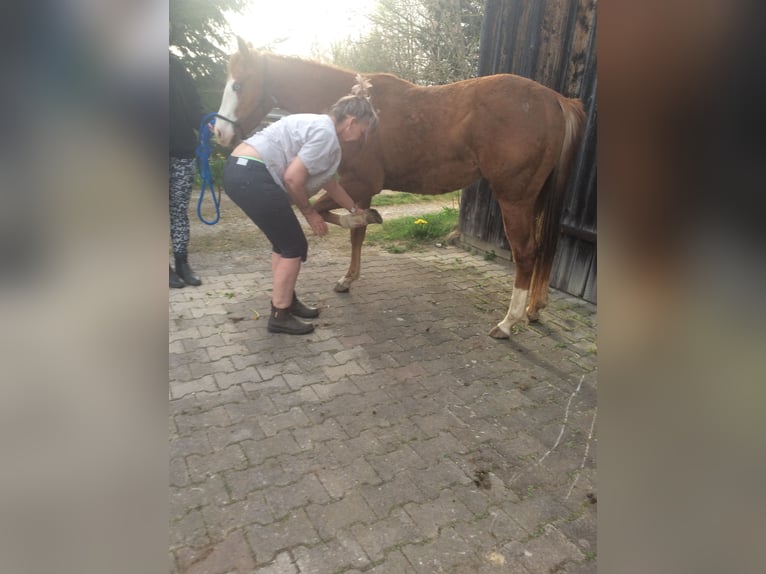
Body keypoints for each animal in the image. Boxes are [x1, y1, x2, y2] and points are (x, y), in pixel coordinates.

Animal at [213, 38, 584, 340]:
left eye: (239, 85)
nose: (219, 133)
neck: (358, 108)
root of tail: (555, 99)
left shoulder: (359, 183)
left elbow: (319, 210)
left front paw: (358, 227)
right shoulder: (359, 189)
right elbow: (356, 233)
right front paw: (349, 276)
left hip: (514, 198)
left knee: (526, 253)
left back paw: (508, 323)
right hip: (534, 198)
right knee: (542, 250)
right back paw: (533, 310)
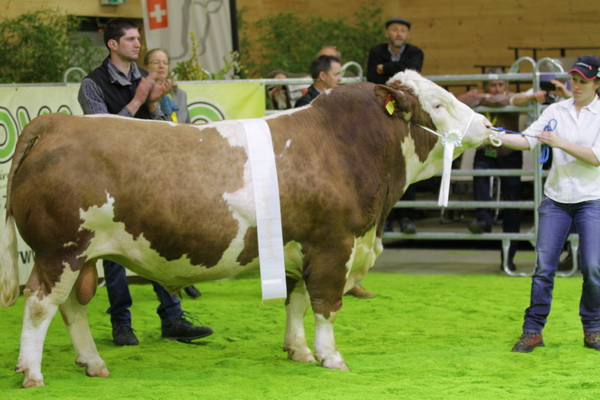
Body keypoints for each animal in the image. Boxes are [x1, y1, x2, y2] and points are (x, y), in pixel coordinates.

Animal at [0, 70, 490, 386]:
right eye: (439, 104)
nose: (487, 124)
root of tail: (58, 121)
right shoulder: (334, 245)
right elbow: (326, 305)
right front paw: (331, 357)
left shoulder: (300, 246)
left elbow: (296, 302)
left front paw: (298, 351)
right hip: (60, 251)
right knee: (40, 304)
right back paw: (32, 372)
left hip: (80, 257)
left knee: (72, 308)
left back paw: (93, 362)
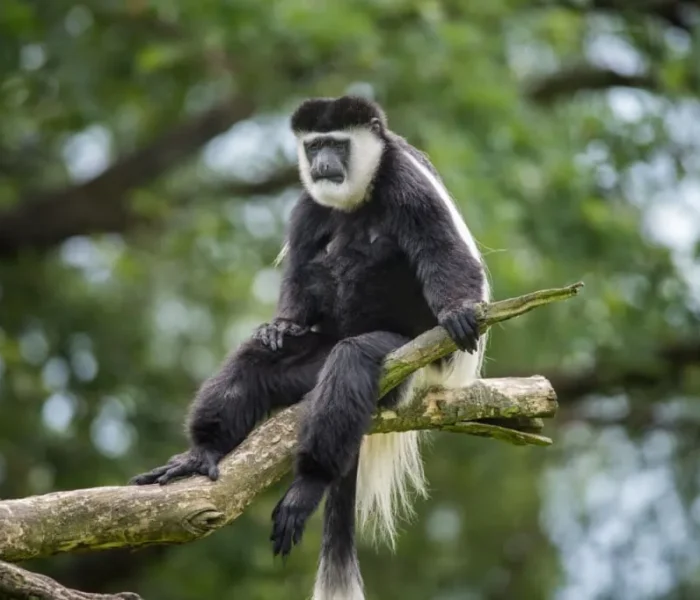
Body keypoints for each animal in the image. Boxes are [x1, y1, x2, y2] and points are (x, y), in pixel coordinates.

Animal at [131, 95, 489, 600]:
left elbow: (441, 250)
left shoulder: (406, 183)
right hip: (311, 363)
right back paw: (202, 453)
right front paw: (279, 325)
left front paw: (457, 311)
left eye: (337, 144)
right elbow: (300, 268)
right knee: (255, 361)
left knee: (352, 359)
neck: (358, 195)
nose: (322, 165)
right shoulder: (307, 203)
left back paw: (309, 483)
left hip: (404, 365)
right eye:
========
Prompt: Return all records above verbatim without their pictures.

Task solution:
Body keypoints for each animal in the image. Boxes are [x1, y1, x2, y2] and points are (x, y), in pixel coordinates.

Animal at [213, 38, 584, 340]:
left eye: (239, 85)
nose: (219, 133)
neck: (358, 108)
root of tail: (555, 99)
left shoulder: (359, 183)
left elbow: (319, 210)
left front paw: (358, 227)
right shoulder: (359, 189)
right elbow: (356, 233)
right front paw: (349, 276)
left hip: (514, 198)
left knee: (526, 253)
left back paw: (508, 323)
right hip: (534, 198)
right knee: (542, 250)
right back paw: (533, 310)
Body keypoints for each animal in the image. Boxes are [x1, y1, x2, y2] and points are (x, y), in pixel coordinates.

Animal at [0, 70, 490, 386]:
right eye: (439, 104)
nose: (487, 124)
root of tail: (58, 121)
right shoulder: (334, 245)
right elbow: (326, 305)
right front paw: (331, 357)
left shoulder: (300, 246)
left elbow: (296, 302)
left front paw: (298, 351)
right hip: (60, 251)
right knee: (40, 304)
right back paw: (32, 372)
left hip: (80, 257)
left knee: (72, 308)
left back paw: (93, 362)
Body keypoints for each animal in the image. Boxes are [x1, y1, x2, y2] and points are (x, y), in pixel coordinates.

Animal at [131, 95, 489, 600]:
left elbow: (441, 250)
left shoulder: (406, 183)
right hip: (311, 363)
right back paw: (202, 453)
right front paw: (279, 325)
left front paw: (457, 311)
left eye: (337, 144)
right elbow: (300, 268)
right knee: (255, 361)
left knee: (352, 359)
neck: (358, 195)
nose: (322, 165)
right shoulder: (307, 203)
left back paw: (309, 483)
left hip: (404, 365)
right eye:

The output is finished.